UPDATE: Troy Price announced on February 12 that he will step down as state party chair once the State Central Committee has chosen a successor.
What began as an embarrassing delay in reporting the Iowa caucus results has become a much bigger scandal for the Iowa Democratic Party.
Relying on misguided legal advice, party leaders are refusing to correct demonstrable errors in how county delegates were assigned in dozens of precincts. Instead, they are taking the untenable position that “incorrect math” or other mistakes made by volunteer precinct chairs “must not be changed to ensure the integrity of the process.”
STRIKE ONE: NO RESULTS ON CAUCUS NIGHT OR THE MORNING AFTER
With many Democrats around the country questioning a calendar that starts the nominating process in two overwhelmingly white states, Iowa Democratic Party state chair Troy Price and his team were under pressure to show the world that Iowans deserve our first-in-the-nation status. The caucuses benefit the party and its candidates at all levels. Presidential candidates headline fundraisers and other local events. Their campaigns buy voter files and tickets to major party functions. Staff sometimes help get out the vote for Iowans seeking local or state offices.
Others have covered in detail the ill-fated app, which was supposed to help precinct chairs submit their numbers to the IDP quickly on February 3. Party leaders should not have been secretive about the app’s creator, and they should never have selected a vendor who had been paid by presidential campaigns. Compounding the problem, the app was “rudimentary” and not tested adequately before caucus night.
After the app malfunctioned, most precinct chairs resorted to the old school method of calling in their results. That should have been a suitable workaround, but phone lines were overwhelmed, in part by Donald Trump supporters trying to interfere with the process.

### Provided information
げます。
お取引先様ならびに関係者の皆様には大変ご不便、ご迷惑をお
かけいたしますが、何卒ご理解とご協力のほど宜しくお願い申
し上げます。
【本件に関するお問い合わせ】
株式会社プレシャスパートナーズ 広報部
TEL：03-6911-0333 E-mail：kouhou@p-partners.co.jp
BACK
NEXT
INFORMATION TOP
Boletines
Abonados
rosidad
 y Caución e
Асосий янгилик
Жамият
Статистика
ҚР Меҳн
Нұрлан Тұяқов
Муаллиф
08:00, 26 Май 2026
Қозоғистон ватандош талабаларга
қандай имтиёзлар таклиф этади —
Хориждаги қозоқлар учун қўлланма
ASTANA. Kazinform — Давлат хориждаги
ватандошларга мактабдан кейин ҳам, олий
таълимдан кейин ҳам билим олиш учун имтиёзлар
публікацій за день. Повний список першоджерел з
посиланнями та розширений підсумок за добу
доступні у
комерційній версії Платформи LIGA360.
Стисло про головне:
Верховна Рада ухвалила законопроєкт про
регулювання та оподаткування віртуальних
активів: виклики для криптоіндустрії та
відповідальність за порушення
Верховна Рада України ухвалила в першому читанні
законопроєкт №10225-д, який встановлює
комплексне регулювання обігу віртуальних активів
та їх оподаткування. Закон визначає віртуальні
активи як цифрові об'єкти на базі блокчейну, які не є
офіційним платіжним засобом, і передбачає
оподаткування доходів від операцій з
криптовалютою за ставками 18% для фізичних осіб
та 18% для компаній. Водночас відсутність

* * *

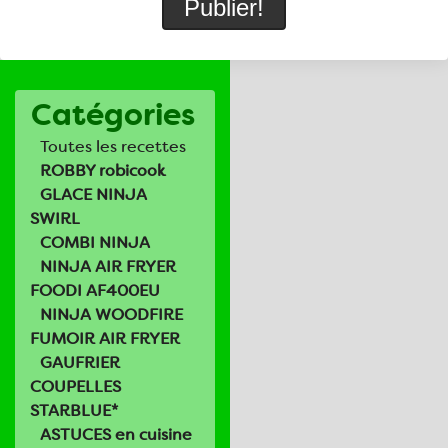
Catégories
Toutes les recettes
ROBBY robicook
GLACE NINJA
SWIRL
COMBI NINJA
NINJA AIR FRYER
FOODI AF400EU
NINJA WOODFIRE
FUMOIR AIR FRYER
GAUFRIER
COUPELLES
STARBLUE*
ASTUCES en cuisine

### What to do
Reproduce word for word the section of the Iowa caucus article above that opens with the words containing "UPDATE: Troy Price" and closes with "Iowa Democratic Party.".

### Exercise response
UPDATE: Troy Price announced on February 12 that he will step down as state party chair once the State Central Committee has chosen a successor.
What began as an embarrassing delay in reporting the Iowa caucus results has become a much bigger scandal for the Iowa Democratic Party.